DIRECTIONS FOR THIS TASK: Going through the data below, please show each line containing the string "installation".

SOURCE MATERIAL:
------------------------------------------------
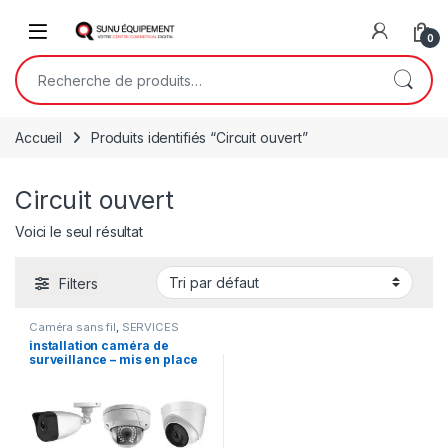
Skip to navigation
Skip to content
Open
0
Recherche pour :
Accueil
Produits identifiés “Circuit ouvert”
Circuit ouvert
Voici le seul résultat
Filters
Caméra sans fil
,
SERVICES
TECHNIQUES
,
Vidéo de
installation caméra de
surveillance
surveillance – mis en place
de système d’alarmes anti
intrusion – installation de
système télésurveillance –
Fourniture & pose
Vidéophone, interphone, –
mise en place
------------------------------------------------
OUTPUT FOR THIS EXERCISE:
installation caméra de
intrusion – installation de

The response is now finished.